Muddy River is located at Back Bay diagonally across from Charlestown. Winthrop mentions it in his writing as Charlton. In the time of this sighting, Puritans occupied Boston and just the witnessing of this event must have had them fearing the work of the devil. The fact that it mentions the UFO being witnessed for two or three hours is quite astonishing. Of course, this was before the study of such sightings and was to many an unholy omen.
The men finding themselves back where they started against the tide certainly did not help their fears much. What did they actually see? There are theories but with the scanty evidence penned in Winthrop’s journal we can only surmise it was for now, an unidentified flying object.
Journals and diaries tell a lot about our past. In some cases, small entries can lead to large amounts of research, tying together lost bits of information that may lead to answers one is searching for. In the case of early UFO sightings, the witnesses were not sure what they saw and did not think of extraterrestrials from outer space paying a possible visit to our planet. Another such entry appears in the diary of a Maine schoolteacher, Cynthia Everett. Her recollections of an event she entered in her diary for July 22, 1808 reads as such,
“About 10 o’clock I saw a very strange appearance. It was a light, which proceeded from the East. At the first sight, I thought it was a métier (meteor), but from its motion I soon perceived it was not. It seemed to dart at first as quickly as light; and appeared to be in the Atmosphere, but lowered toward the ground and kept on at an equal distance sometimes ascending and sometimes descending. It moved round in the then visible horizon (it was not very light) and then returned back again, nor did we view it till it was extinguished.”

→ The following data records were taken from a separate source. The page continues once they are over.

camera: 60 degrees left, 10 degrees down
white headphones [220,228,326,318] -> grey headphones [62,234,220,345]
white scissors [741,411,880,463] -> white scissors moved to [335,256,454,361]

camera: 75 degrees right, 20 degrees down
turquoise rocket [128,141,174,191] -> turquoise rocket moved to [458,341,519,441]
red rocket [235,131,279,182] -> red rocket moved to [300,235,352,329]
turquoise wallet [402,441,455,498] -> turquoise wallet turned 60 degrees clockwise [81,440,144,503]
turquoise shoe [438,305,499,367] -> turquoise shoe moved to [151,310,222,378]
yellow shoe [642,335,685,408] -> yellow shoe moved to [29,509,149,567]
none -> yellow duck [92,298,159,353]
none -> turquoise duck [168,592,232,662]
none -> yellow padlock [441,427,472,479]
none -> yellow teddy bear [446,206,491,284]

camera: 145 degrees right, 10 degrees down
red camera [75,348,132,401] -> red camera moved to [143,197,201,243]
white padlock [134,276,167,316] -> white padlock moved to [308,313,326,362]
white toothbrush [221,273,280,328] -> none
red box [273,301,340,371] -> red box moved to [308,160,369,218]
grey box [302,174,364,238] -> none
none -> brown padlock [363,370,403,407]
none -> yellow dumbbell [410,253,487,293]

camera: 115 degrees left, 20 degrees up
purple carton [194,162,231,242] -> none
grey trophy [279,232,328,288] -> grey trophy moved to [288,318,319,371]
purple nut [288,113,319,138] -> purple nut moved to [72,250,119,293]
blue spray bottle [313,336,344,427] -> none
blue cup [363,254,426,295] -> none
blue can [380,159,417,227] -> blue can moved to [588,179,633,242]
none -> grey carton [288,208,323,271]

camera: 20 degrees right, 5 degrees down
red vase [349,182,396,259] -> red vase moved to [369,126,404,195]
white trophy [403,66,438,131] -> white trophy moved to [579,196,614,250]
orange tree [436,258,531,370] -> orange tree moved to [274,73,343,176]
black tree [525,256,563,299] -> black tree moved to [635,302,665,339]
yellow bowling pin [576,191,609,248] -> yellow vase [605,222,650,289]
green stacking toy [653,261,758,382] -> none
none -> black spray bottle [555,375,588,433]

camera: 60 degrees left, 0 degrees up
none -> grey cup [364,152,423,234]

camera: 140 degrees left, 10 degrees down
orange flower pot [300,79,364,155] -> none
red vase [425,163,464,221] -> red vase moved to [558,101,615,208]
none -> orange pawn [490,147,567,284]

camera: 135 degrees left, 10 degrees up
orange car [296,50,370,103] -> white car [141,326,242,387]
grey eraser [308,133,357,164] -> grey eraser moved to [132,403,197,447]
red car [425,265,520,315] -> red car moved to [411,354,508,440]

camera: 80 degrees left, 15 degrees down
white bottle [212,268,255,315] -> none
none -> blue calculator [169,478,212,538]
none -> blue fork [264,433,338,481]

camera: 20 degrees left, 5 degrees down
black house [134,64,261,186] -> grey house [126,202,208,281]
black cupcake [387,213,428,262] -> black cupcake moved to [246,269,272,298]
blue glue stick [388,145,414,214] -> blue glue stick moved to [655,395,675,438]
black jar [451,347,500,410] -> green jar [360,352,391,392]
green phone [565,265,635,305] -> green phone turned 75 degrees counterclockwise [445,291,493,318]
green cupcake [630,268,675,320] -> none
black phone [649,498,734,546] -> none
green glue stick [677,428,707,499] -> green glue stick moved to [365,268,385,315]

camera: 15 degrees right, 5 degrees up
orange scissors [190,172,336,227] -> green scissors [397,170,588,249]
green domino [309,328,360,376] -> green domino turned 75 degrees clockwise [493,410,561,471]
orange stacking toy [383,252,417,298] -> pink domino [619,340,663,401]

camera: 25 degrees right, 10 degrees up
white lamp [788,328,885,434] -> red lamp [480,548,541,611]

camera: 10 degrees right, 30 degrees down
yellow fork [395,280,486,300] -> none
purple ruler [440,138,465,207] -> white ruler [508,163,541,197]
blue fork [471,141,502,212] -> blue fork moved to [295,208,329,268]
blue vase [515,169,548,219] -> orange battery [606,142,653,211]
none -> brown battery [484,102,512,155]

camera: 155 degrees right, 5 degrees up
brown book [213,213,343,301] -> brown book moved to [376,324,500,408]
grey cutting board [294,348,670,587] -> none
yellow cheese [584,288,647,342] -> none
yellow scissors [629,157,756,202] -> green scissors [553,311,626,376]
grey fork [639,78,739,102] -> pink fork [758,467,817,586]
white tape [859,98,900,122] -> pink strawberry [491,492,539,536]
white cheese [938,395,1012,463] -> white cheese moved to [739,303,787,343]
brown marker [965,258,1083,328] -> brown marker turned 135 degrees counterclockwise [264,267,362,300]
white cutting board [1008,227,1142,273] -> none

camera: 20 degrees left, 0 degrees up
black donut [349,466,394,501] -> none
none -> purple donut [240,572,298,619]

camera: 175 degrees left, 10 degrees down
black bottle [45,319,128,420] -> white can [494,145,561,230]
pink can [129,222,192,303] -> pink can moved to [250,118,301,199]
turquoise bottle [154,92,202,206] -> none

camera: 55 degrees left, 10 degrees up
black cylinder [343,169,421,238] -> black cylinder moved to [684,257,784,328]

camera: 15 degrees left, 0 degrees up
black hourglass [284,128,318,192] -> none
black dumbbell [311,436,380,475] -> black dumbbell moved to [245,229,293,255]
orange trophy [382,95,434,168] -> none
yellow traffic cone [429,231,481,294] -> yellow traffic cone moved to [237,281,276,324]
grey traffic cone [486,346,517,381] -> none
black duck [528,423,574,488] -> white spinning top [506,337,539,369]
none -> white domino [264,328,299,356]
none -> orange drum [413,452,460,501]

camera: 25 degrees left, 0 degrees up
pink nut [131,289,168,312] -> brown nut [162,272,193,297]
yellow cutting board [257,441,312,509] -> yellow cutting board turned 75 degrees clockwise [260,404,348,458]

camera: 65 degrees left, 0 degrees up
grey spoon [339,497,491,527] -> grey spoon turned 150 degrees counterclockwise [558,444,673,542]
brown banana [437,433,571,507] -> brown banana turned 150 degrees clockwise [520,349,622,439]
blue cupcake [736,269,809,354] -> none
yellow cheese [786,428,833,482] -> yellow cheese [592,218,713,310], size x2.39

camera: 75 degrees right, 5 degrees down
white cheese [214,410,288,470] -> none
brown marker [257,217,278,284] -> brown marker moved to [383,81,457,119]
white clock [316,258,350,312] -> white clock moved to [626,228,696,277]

Everett, a 24-year old Rutland, Massachusetts, native, kept her diary from 1804 to 1815. Being a schoolteacher, she was well educated and was well aware of the night sky. Back in 1808 there were no city lights, airplanes, hot air balloons or any other type of light we see today that could attribute to such phenomena. The skies were clear and visible. She did not explain it as a natural phenomenon, although she did write that at first she perceived it to be a meteor, but quickly realized by the erratic course the object took, it was something she had never seen.
When we think of UFOs we often think of the flying saucer shaped objects of the 1950s science fiction movies. I can only wonder what these people saw way back then and what they may have actually looked like if spied "up close."